→ **PROVIDED TEXT**:
My mom is sad. I arrive to find her lying on her bed, weeping.
“I just want to die,” she says between sobs. “What is happening to me?”
Kenneth is almost completely nonfunctional. He’s no real companion for her anymore. I haven’t heard him utter a word in three weeks. He sits in a wheelchair facing the television, and she sits next to him.
“Who’s Kenneth?” she asks, after I’ve whisked her away for a walk in the sculpture garden. When she is away from him, she doesn’t seem to miss him. But when she is with him, next to him, I imagine she misses him acutely.
“I have no home,” she says, like she did in her early days at the facility. “Is this where I live?” She doesn’t want me to leave her there alone.
What can I do?
I turn to the one thing that seems to comfort her, distract her, give her some sense of home — music.
I learned the power of music after watching the documentary, “Alive Inside,” about one man working to get personal iPods to dementia patients in nursing homes around the country. Totally mute patients start to talk and come alive when he puts headphones on them. Sad and confused patients become happy. It’s astounding.

→ **INFORMATION SUPPLIED**:

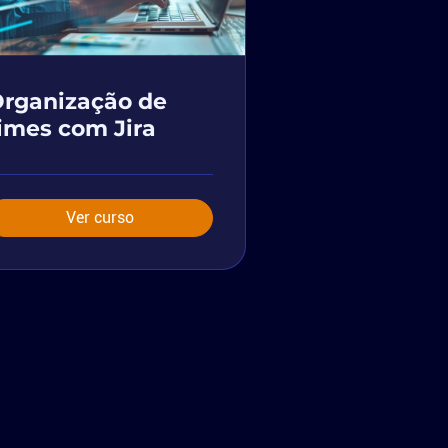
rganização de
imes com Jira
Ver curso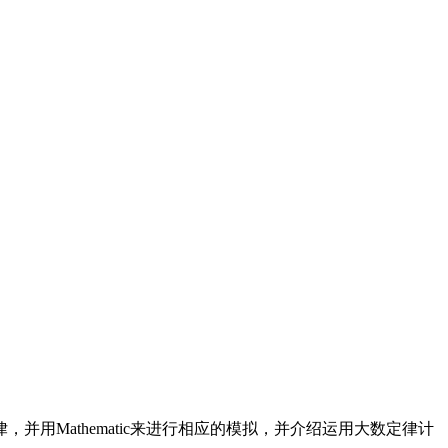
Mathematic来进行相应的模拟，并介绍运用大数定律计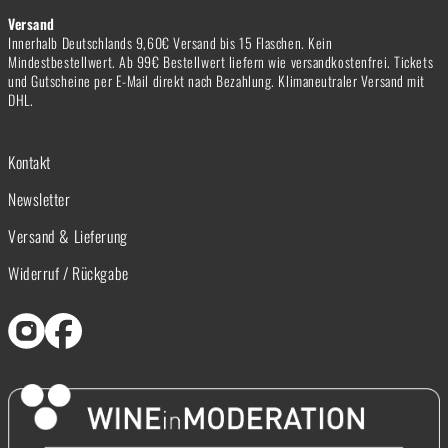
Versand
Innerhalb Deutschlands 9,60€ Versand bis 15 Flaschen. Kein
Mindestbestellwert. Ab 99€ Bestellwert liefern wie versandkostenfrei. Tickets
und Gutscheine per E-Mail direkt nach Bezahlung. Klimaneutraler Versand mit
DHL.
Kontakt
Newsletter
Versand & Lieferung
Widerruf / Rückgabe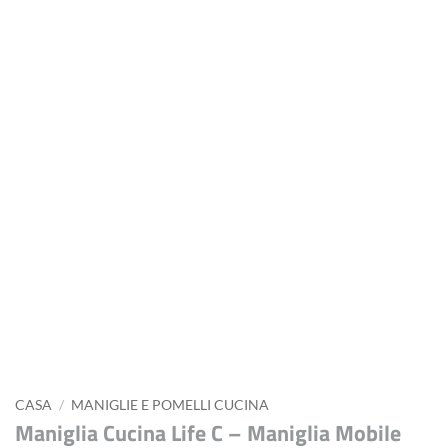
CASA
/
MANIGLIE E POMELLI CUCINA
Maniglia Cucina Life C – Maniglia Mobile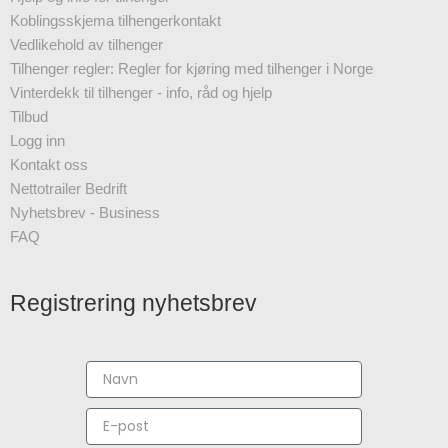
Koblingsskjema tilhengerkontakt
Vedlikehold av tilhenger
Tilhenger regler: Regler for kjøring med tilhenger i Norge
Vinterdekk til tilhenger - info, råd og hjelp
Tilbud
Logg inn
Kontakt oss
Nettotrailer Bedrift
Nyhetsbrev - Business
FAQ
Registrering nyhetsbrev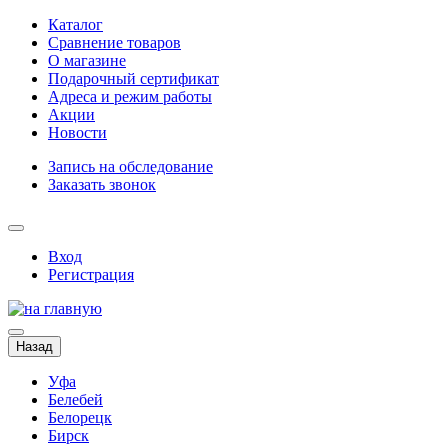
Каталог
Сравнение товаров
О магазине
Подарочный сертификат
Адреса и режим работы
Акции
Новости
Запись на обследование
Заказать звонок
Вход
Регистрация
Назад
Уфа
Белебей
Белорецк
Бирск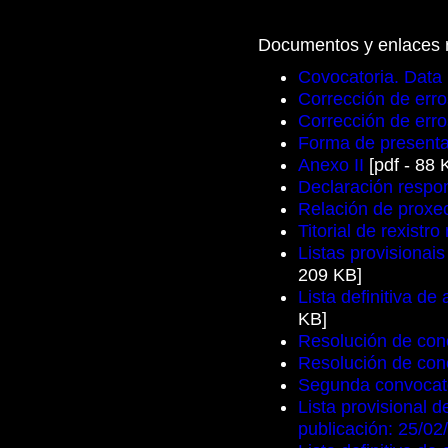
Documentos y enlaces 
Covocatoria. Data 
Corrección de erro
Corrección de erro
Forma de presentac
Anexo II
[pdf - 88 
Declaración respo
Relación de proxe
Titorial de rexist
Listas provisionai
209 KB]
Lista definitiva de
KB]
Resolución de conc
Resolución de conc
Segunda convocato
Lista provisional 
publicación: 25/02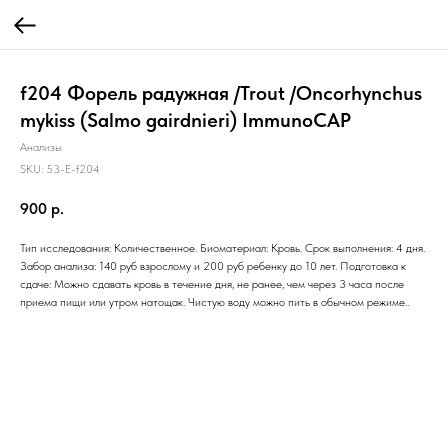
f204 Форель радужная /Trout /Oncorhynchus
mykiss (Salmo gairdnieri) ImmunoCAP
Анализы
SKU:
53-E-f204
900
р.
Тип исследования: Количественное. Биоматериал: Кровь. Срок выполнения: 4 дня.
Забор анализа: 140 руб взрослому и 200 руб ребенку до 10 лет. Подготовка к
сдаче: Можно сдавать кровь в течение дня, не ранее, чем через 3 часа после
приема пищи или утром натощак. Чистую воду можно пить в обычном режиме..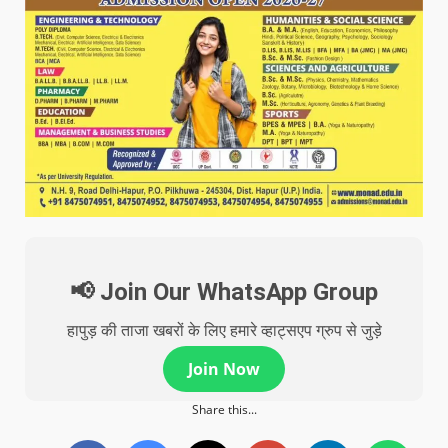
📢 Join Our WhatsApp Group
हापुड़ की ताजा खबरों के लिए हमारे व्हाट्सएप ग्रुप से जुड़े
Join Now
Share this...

→ **EXERCISES TO COMPLETE**:
• a. Return the part of the passage about caring for a mother between "Kenneth is almost" and "misses him acutely.", inclusive.
• b. In the passage about caring for a mother, how long has it been since the narrator last heard Kenneth say a word?
The lines have no connection to the passage about caring for a mother.

→ **RESULTS BY TASK**:
• a.
Kenneth is almost completely nonfunctional. He’s no real companion for her anymore. I haven’t heard him utter a word in three weeks. He sits in a wheelchair facing the television, and she sits next to him.
“Who’s Kenneth?” she asks, after I’ve whisked her away for a walk in the sculpture garden. When she is away from him, she doesn’t seem to miss him. But when she is with him, next to him, I imagine she misses him acutely.

• b. Three weeks.